Thats not to say that things might change years in the future. But for now, the house will be mine and built on my land. This is the bit I was looking for info on - so it appears that I still have to go to the solicitor and sign for ownership of this land. And I have just learnt that if its less than an acre then I might avoid any tax, with only solicitor fees to pay.

Thanks for all the info folks, I think we can put this one to bed.


----------



## Pope John 11 (29 Jan 2010)

Kool said:


> But for now, the house will be mine and built on my land.


 
Its my field, I cleared out every rock with my bear hands.......not even the yank will get hold of this field.....not quoted directly, The Field, John B. keane


----------



## onq (29 Jan 2010)

Kool said:


> My situation seems to be baffling a few !

▸ **Data listing**:
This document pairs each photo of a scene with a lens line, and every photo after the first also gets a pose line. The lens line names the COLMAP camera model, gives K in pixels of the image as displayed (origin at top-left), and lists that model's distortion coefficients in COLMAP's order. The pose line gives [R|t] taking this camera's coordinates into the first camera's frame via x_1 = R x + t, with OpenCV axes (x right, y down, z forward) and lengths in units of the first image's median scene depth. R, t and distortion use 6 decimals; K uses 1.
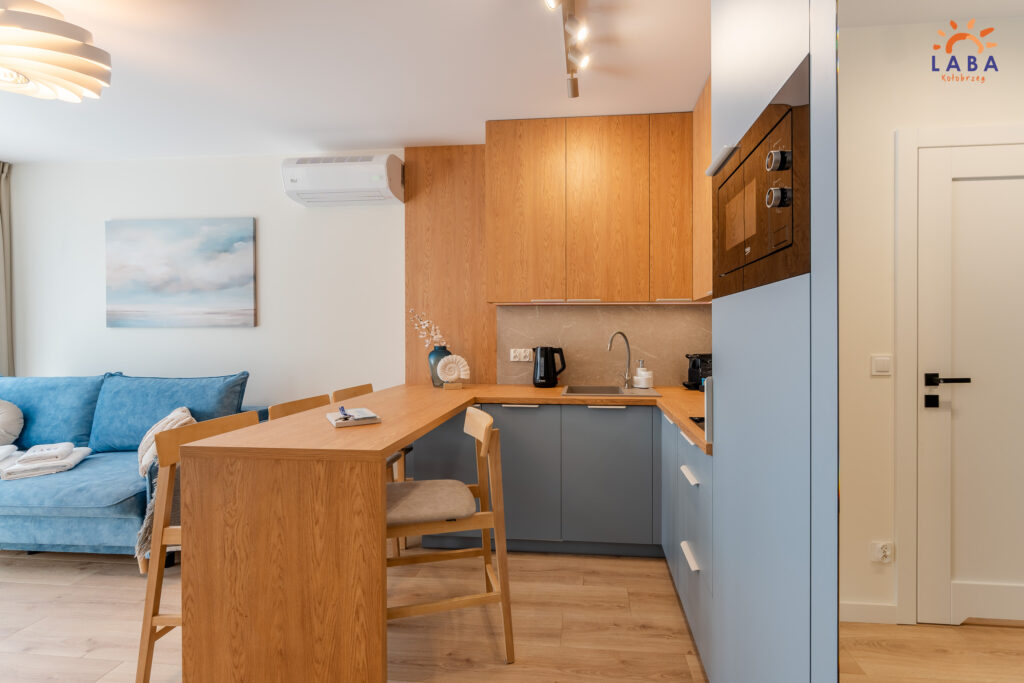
lens RADIAL K [[414.8, 0, 529.2], [0, 414.8, 335.3], [0, 0, 1]] dist [0.003717, -0.002112]
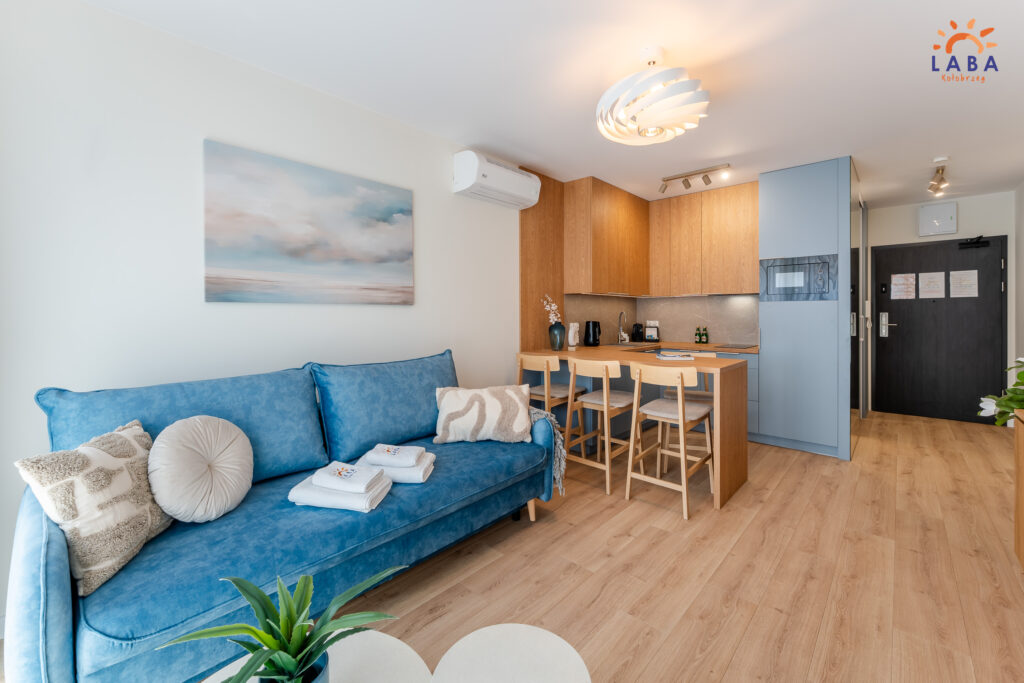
lens RADIAL K [[414.8, 0, 518.8], [0, 414.8, 312.0], [0, 0, 1]] dist [0.003717, -0.002112]
pose [[0.613818, 0.002625, 0.789443, -1.469355], [0.003321, 0.999977, -0.005907, 0.001524], [-0.789441, 0.006248, 0.613795, 0.256389]]
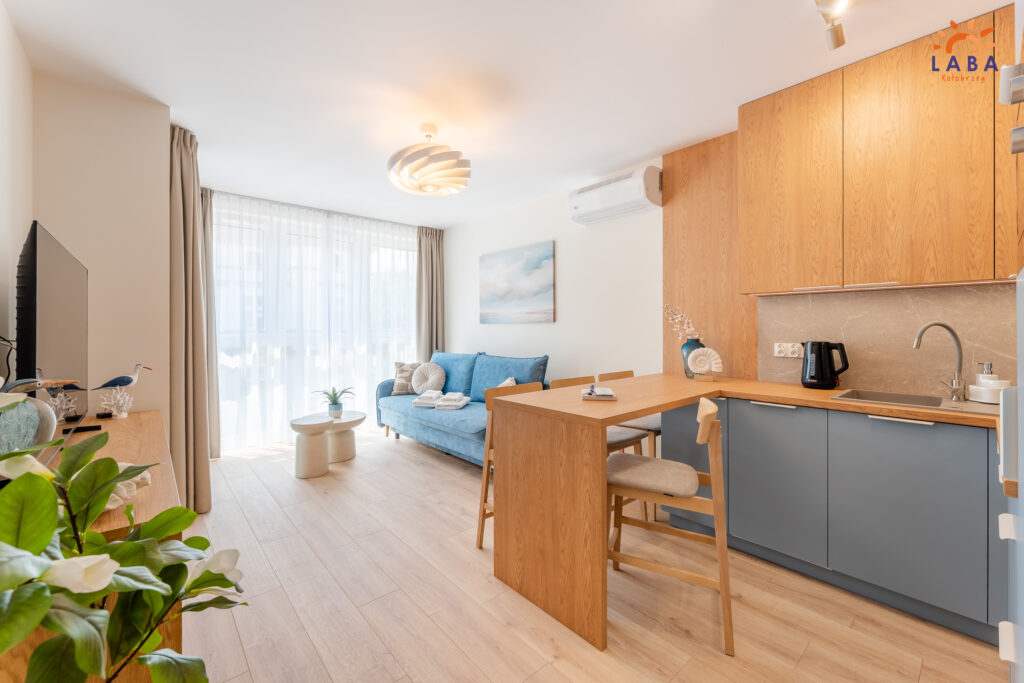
lens RADIAL K [[414.8, 0, 512.6], [0, 414.8, 324.7], [0, 0, 1]] dist [0.003717, -0.002112]
pose [[0.724974, -0.008319, -0.688726, 0.181185], [0.001078, 0.999940, -0.010943, 0.001773], [0.688775, 0.007191, 0.724939, -0.061288]]
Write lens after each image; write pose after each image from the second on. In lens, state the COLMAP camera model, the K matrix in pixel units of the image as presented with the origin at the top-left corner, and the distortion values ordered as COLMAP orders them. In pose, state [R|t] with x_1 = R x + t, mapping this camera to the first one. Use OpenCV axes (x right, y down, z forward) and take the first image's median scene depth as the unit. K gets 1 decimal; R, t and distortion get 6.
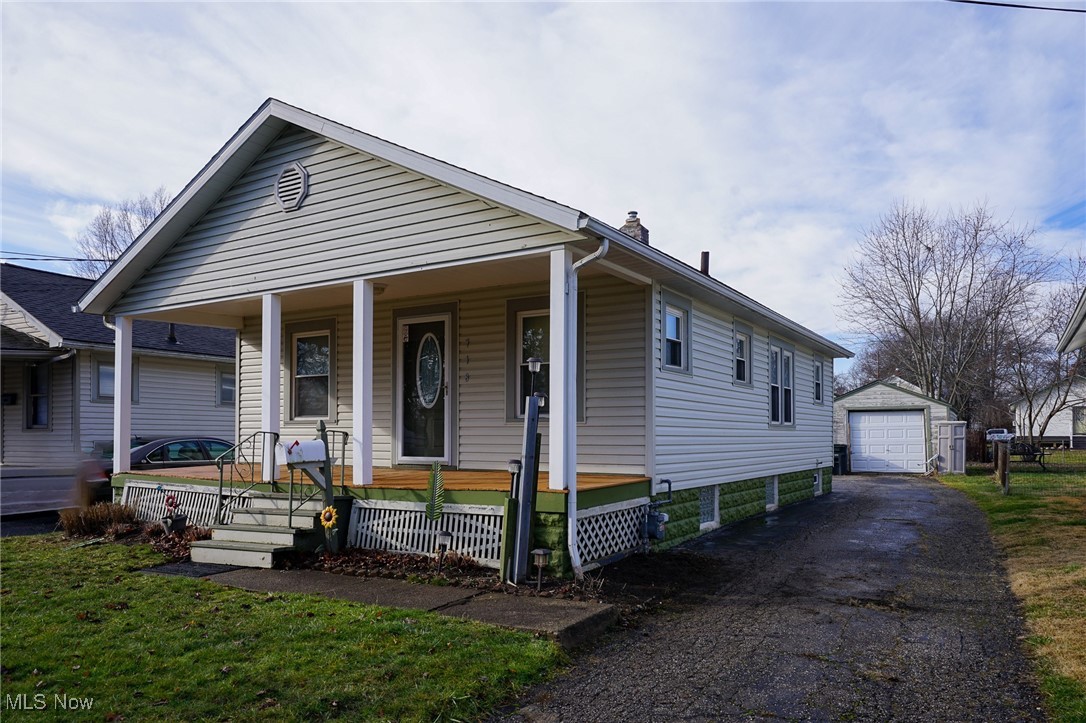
lens RADIAL K [[766.1, 0, 531.3], [0, 766.1, 407.4], [0, 0, 1]] dist [0.029674, 0.000666]
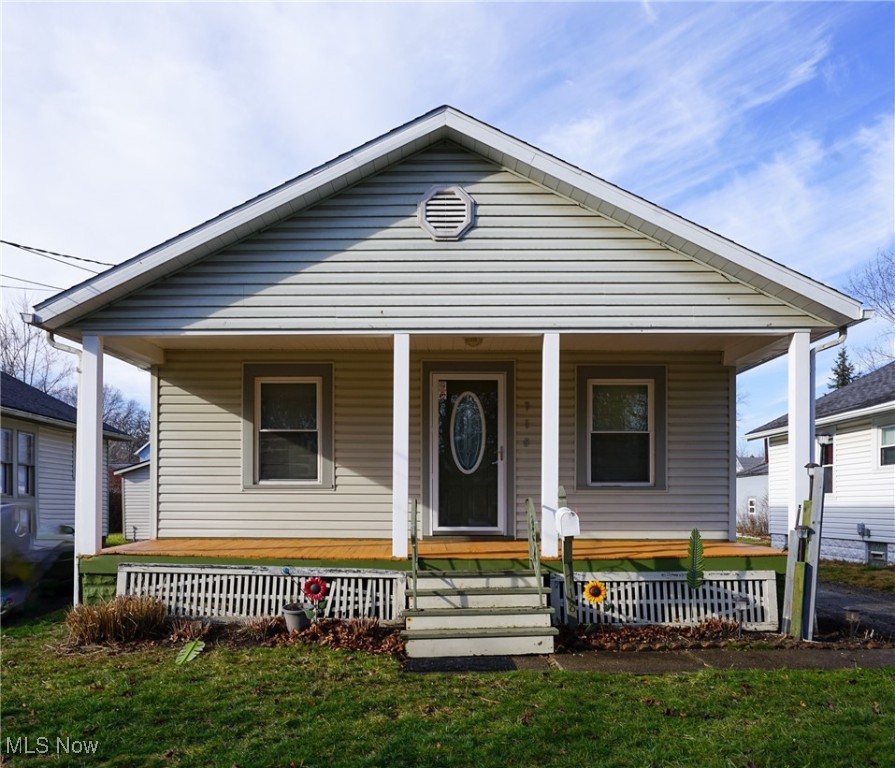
lens RADIAL K [[786.1, 0, 434.4], [0, 786.1, 494.5], [0, 0, 1]] dist [-0.018050, -0.010950]
pose [[0.847718, 0.006978, 0.530401, -0.807752], [-0.020026, 0.999622, 0.018856, 0.010878], [-0.530069, -0.026607, 0.847537, 0.269452]]
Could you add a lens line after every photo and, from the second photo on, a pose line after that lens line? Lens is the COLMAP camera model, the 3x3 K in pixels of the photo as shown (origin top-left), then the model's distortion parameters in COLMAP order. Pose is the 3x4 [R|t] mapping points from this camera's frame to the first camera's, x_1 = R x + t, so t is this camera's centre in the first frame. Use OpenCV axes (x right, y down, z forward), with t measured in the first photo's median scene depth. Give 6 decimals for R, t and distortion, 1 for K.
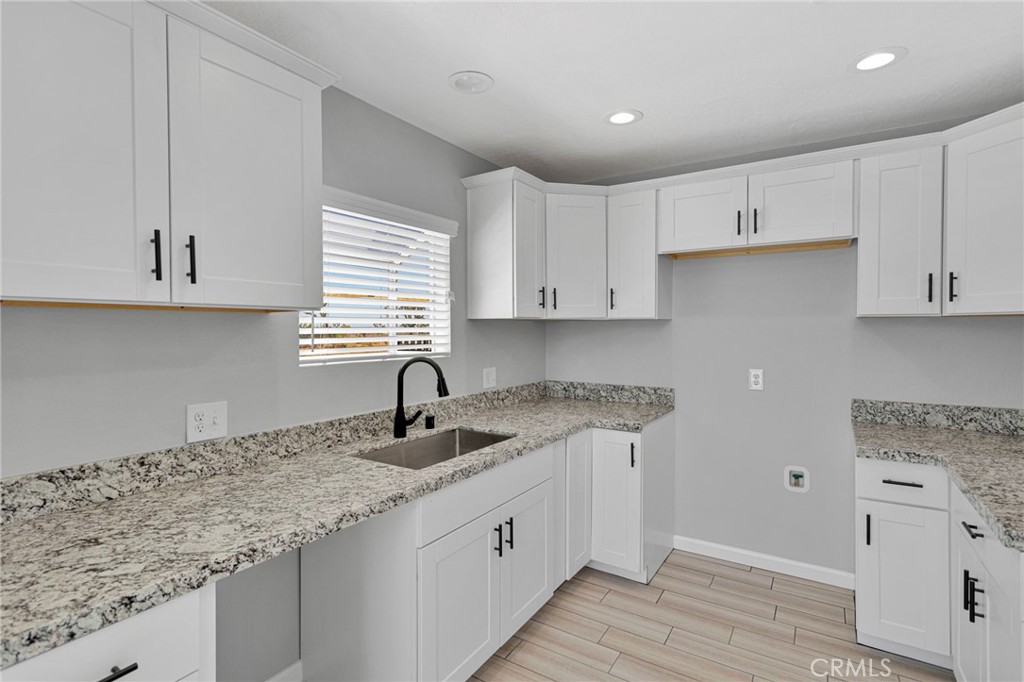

▸ **Brief A**: Do these statements agree with the land ownership thread? (i) The poster expects to still need to go to the solicitor and sign for ownership of the land. (ii) The poster has learned that tax might be avoided if the plot is more than an acre. (iii) The line about the field is quoted directly from The Field.
▸ **Brief B**: Can you extend the land ownership thread from its last line?
The rows come from a separate source.

▸ **Written reply A**:
(i) Yes: "so it appears that I still have to go to the solicitor and sign for ownership of this land"
(ii) No: "if its less than an acre then I might avoid any tax"
(iii) No: "not quoted directly, The Field, John B. keane"

▸ **Written reply B**:
> 
> Basically if I was to build on this site then I would be on the family farm, and in very close proximity to all my siblings who have also build on our farm land.



Is this one of these ribbon developments we used see all over the place as small holdings got changed into smaller family house plots all along a road? I thought they had been outlawed or something...

The trouble with such unstructured family groupings is that in-laws can become out-laws at the drop of a hat, Then you might wish to sell. As for who you're going to sell it to, you're selling it to the market. If you're not I think its called a "donation"...

Its your money.



ONQ.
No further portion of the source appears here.